No sooner had markets given a sigh of relief over Italy’s woes, Powell comes out swinging to rejuvenate broad dollar buying and push EUR/USD below key support.
Since the previous analysis we can safely confirm that the neckline is broken and the head and shoulders pattern has been decapitated. Now trading beneath 1.1510 resistance (previously support), momentum favours a run towards the 2018 lows.
Yesterday’s bearish engulfing candle closed below key support to take it back into the 1.13-1.15 range. Given the bearish trend structure that led us into the 4-month range between 1.1300-1.1850, we see yesterday’s breakdown as a sign its ready to retest the lows of this range.
However, we’d prefer to see prices stabilise beneath before entering short. Currently sitting on its lower Keltner band and having already printed six consecutive bearish sessions, the downside is at risk of overextension over the near-term. And, although 1.1510/26 could act as resistance, the engulfing candle high at 1.1594 could also provide adequate resistance before the next leg lower.

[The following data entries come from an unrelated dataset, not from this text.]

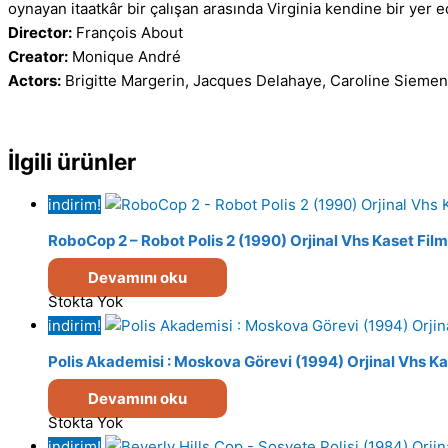
oynayan itaatkâr bir çalışan arasında Virginia kendine bir yer e
Director:
François About
Creator:
Monique André
Actors:
Brigitte Margerin, Jacques Delahaye, Caroline Sieme
İlgili ürünler
indirim!
RoboCop 2 – Robot Polis 2 (1990) Orjinal Vhs Kaset Film
Devamını oku
Stokta Yok
indirim!
Polis Akademisi : Moskova Görevi (1994) Orjinal Vhs Ka
Devamını oku
Stokta Yok
indirim!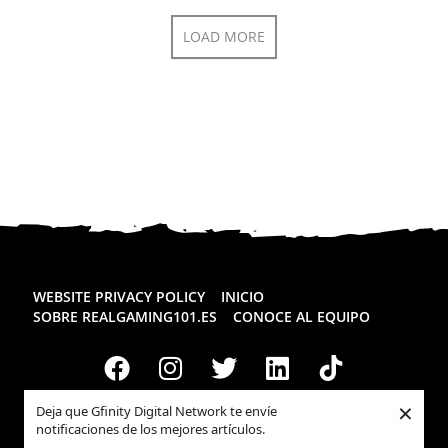
LOAD MORE
WEBSITE PRIVACY POLICY
INICIO
SOBRE REALGAMING101.ES
CONOCE AL EQUIPO
×
Deja que Gfinity Digital Network te envíe
Todos los derechos reservados
Realgaming.es
© 2026
notificaciones de los mejores artículos.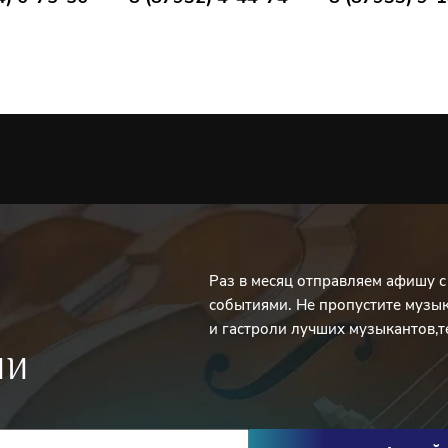
Раз в месяц отправляем афишу 
событиями. Не пропустите музы
и гастроли лучших музыкантов,т
ИИ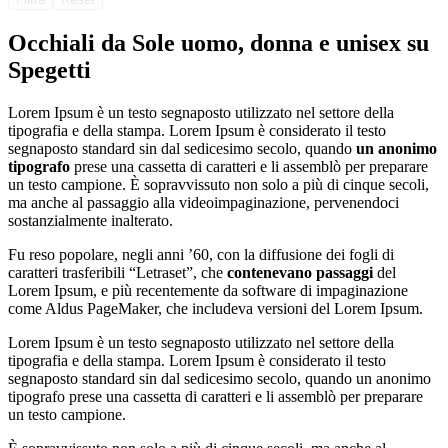
Occhiali da Sole uomo, donna e unisex su
Spegetti
Lorem Ipsum è un testo segnaposto utilizzato nel settore della
tipografia e della stampa. Lorem Ipsum è considerato il testo
segnaposto standard sin dal sedicesimo secolo, quando
un anonimo
tipografo
prese una cassetta di caratteri e li assemblò per preparare
un testo campione. È sopravvissuto non solo a più di cinque secoli,
ma anche al passaggio alla videoimpaginazione, pervenendoci
sostanzialmente inalterato.
Fu reso popolare, negli anni ’60, con la diffusione dei fogli di
caratteri trasferibili “Letraset”, che
contenevano passaggi
del
Lorem Ipsum, e più recentemente da software di impaginazione
come Aldus PageMaker, che includeva versioni del Lorem Ipsum.
Lorem Ipsum è un testo segnaposto utilizzato nel settore della
tipografia e della stampa. Lorem Ipsum è considerato il testo
segnaposto standard sin dal sedicesimo secolo, quando un anonimo
tipografo prese una cassetta di caratteri e li assemblò per preparare
un testo campione.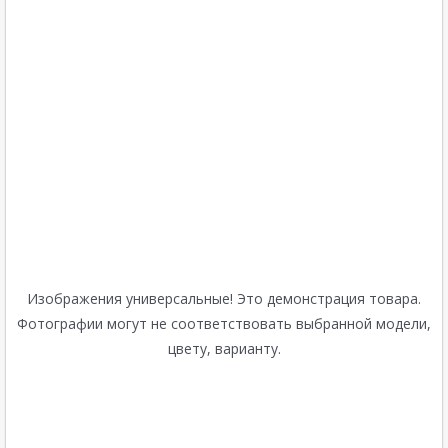
Изображения универсальные! Это демонстрация товара.
Фотографии могут не соответствовать выбранной модели,
цвету, варианту.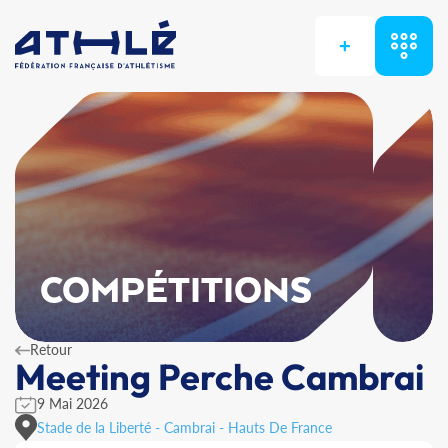
+
COMPÉTITIONS
Retour
Meeting Perche Cambrai
9 Mai 2026
Stade de la Liberté - Cambrai - Hauts De France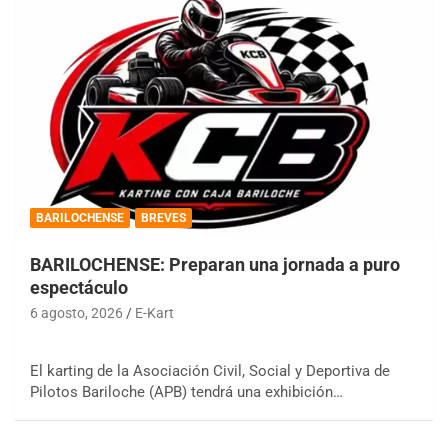
BARILOCHENSE
BREVES
BARILOCHENSE: Preparan una jornada a puro
espectáculo
6 agosto, 2026
E-Kart
El karting de la Asociación Civil, Social y Deportiva de
Pilotos Bariloche (APB) tendrá una exhibición…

Taking a step back to admire the weekly chart, a bearish engulfing pattern marks a likely swing high at 1.1815. Furthermore, the reversal pattern coincides with a zone of resistance comprising of the 50-week average and 38.2% Fibonacci level. Assuming this is indeed the end of its correction, 1.13 is the next major support level for bears to challenge, which leaves around 180 pips of potential downside from current levels.